Students for Quality Education will also be providing more information regarding the bills in their next meeting, Oct. 3, 6 p.m. to 7 p.m. on Zoom. More information can be found on their Instagram @csuci_sqe.  

This is a currently unfolding story. Please return to this page as updates are provided. 

2 thoughts on “Making “cents” of the Yao bills

  1. There is some additional context to the faculty raise that is missing here. The faculty also got the equivalent of a 7% raise like the administrators and other staff unions. It just so happened that the CFA were the first union to get their contract bargained and ratified. In that contract, they got a 4% raise on 7/1/2021 and a 3% increase on 7/1/2022. In addition to those raises, there are two other raises that faculty were eligible for (2.65% salary service increase and 2.65% post promotion increase) that are specific to faculty only. The benefit of splitting their raise in this way is they got over half of their raise (4%) a full year before anyone else (retro to 7/1/2021). The APC union did something similar with the split raise but got their first one (also 4%) on 10/1/21 (and an additional 3% on 7/1/2022). The MPPs (administrators) were the last to get their merit increase confirmed and it matched the rest of the unions (7% overall).

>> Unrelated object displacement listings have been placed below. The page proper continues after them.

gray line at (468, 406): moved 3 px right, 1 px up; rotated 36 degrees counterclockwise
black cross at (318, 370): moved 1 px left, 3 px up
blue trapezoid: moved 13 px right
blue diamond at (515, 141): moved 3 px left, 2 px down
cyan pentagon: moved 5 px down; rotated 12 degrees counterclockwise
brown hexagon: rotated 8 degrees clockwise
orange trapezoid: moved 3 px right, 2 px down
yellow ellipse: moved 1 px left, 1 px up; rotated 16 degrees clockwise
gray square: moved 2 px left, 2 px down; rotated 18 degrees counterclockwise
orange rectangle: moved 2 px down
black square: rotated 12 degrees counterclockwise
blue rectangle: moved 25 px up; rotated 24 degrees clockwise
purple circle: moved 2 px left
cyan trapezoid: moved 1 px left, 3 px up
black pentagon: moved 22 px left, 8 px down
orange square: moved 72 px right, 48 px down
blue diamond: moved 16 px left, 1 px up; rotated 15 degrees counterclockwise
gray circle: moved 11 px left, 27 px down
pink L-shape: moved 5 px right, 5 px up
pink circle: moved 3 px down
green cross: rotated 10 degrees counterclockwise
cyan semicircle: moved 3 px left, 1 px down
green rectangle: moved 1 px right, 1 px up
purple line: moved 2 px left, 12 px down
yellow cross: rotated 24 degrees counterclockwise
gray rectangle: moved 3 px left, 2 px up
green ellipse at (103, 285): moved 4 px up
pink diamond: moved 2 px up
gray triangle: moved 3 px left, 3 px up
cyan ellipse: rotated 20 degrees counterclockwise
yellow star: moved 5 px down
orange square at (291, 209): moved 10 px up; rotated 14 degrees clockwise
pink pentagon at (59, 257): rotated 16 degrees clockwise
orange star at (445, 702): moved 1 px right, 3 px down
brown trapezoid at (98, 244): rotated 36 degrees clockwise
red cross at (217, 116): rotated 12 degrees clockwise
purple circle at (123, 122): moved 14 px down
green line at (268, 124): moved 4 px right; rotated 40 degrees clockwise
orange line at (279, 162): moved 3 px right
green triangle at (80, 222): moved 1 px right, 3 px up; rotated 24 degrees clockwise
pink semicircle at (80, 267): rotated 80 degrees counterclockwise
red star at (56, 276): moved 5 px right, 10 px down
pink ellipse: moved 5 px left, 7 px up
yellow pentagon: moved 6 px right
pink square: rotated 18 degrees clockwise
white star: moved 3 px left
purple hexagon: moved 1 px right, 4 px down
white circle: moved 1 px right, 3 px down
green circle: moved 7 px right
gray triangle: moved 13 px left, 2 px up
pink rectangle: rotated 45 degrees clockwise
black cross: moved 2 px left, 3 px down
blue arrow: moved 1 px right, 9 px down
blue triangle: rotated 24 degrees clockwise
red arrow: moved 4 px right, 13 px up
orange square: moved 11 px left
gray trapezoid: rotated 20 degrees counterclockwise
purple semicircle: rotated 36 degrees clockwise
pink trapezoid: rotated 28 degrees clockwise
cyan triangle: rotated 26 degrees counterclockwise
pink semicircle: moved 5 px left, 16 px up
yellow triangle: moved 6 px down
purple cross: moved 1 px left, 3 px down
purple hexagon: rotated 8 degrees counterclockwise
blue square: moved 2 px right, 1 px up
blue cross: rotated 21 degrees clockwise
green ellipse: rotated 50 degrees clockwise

    The note on the bill makes it seem like faculty only got 3%; but in reality, they negotiated to split their raise to get part of it last year and still had an overall total of 7%. That is a choice they made during the bargaining process.

  2. While I understand that there were negotiations and choices were made by the union, it doesn’t explain the lack of resources for the campus and increase in tuition for a new president to receive a $23,000 raise. Let alone a $60,000 housing stipend while there are homeless students attending CI. A $400,000 salary for a president is a slap in the face to students.